This story first appeared in the January 30, 2014 issue of WWD. Subscribe Today.
Not only will men’s wear have its own dedicated space at the designer’s soon-to-open SoHo store here, but the brand recently opened a dedicated men’s accessories shop at Macy’s Herald Square as well.
“There’s a lot of fire in that area,” Kors said during a presentation of his fall men’s wear collection. The 500-square-foot Macy’s shop on the main floor offers Kors’ men’s bags and leather accessories and has performed strongly since opening in early November, he said.
Kors said that after construction delays, the SoHo store now has an official opening date of late August. The store, at 520 Broadway, will be the largest Michael Kors store in the world, with 22,000 square feet of total space. Men’s will get 2,500 square feet of that space and its own floor. This will mark the first Michael Kors store to feature a full men’s shop devoted to the full range of Michael Kors men’s apparel, bags, footwear, watches, small leather goods, eyewear, belts, underwear and fragrance.
“And this is the collection that we’ll open the store with,” Kors said with a flourish.
Kors described his collection as Big Sur meets Big City, a blend of “East Coast urbane polish and relaxed West Coast ease” with a little John F. Kennedy Jr. and Jake Gyllenhaal thrown in for good measure. For fall, that translates into a soft and easy array of deluxe sportswear and clothing that ranged from three-button slouch jackets and “bathrobe cardigans” to tailored peacoats and down parkas.
“There are no waistbands in any of the pants,” the designer said of the bottoms, all of which were track or sweatpants in a slim silhouette. “It’s not M.C. Hammer,” he said with a laugh. Many of the pants were double-face with cotton on the inside and cashmere on the outside.

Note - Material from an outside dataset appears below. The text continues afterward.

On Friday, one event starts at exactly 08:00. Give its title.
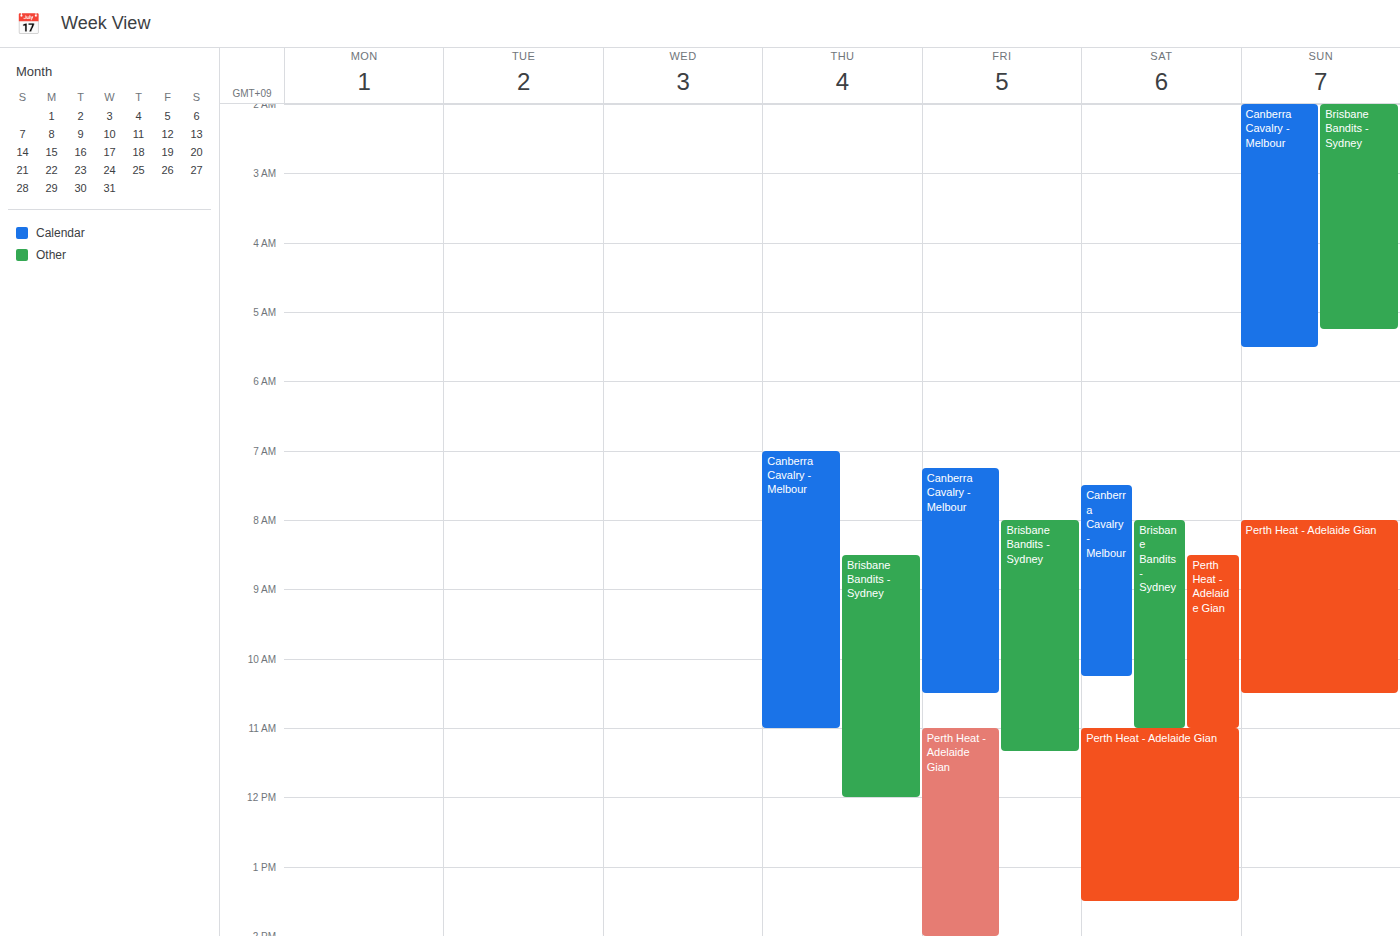
"Brisbane Bandits - Sydney"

Jackets were elongated, and sweaters were either mohair or alpaca. “They look heavy, but they’re actually light,” Kors said. Lengthening the jackets will make men look taller and thinner. “Every guy wants to look taller,” he said. “And I’ve never met a man who doesn’t want a smaller waist.”
In terms of clothing, the designer offered up his interpretation of jersey tailoring in traditional fabrics such as tonal pinstripes and glen plaids, many with crinkled finishes and slouchy, unconstructed silhouettes.
“How do we make Wall Street laid back?” he asked. “This is the way for a guy to have a relaxed attitude but still be believable in the city.”
One jacket in particular was so soft that it felt like a sweater. “We knocked the stuffing out of it. It’s got a sleeve head, but no padding. It feels like a cardigan,” he said. “This is a suit that feels like sweats.”
The outerwear was a standout of the collection and included a chocolate suede fur-trimmed anorak and a cotton poplin “sleeping bag” coat, shown with double-face cashmere sweatshirts and sweatpants. “The weather bit everybody in the butt this year,” Kors said. “Everything had gotten so lightened up, but you’re not wearing a transitional jacket in this [bitterly cold weather]. And no one has cool outerwear in their closet.”
Other key pieces included a laser-cut double-face jersey reefer coat shown with a black crinkle flannel track pant and mohair pullover and a black plongé leather pleated trouser worn with a padded gabardine anorak.
“Men’s wear swings to one extreme or the other,” Kors said philosophically. “Casual Friday is ridiculous or everybody is dressed up. If you’re 20, you look cool dressed up, but if you’re over 30 and look too polished, you look old.”
Kors addressed the question of New York getting a dedicated men’s fashion week, an idea that continues to gain steam. The designer said he would support the idea because the timing in late January and mid-July is better than February and September for the men’s market. But it’s unlikely he would stage a runway show for men.
“There’s something personal about getting up close,” he said. “And the minute it gets to a runway, you’re tempted to do some high jinks. I don’t want to show something I won’t produce. I want people to wear the clothes I show.”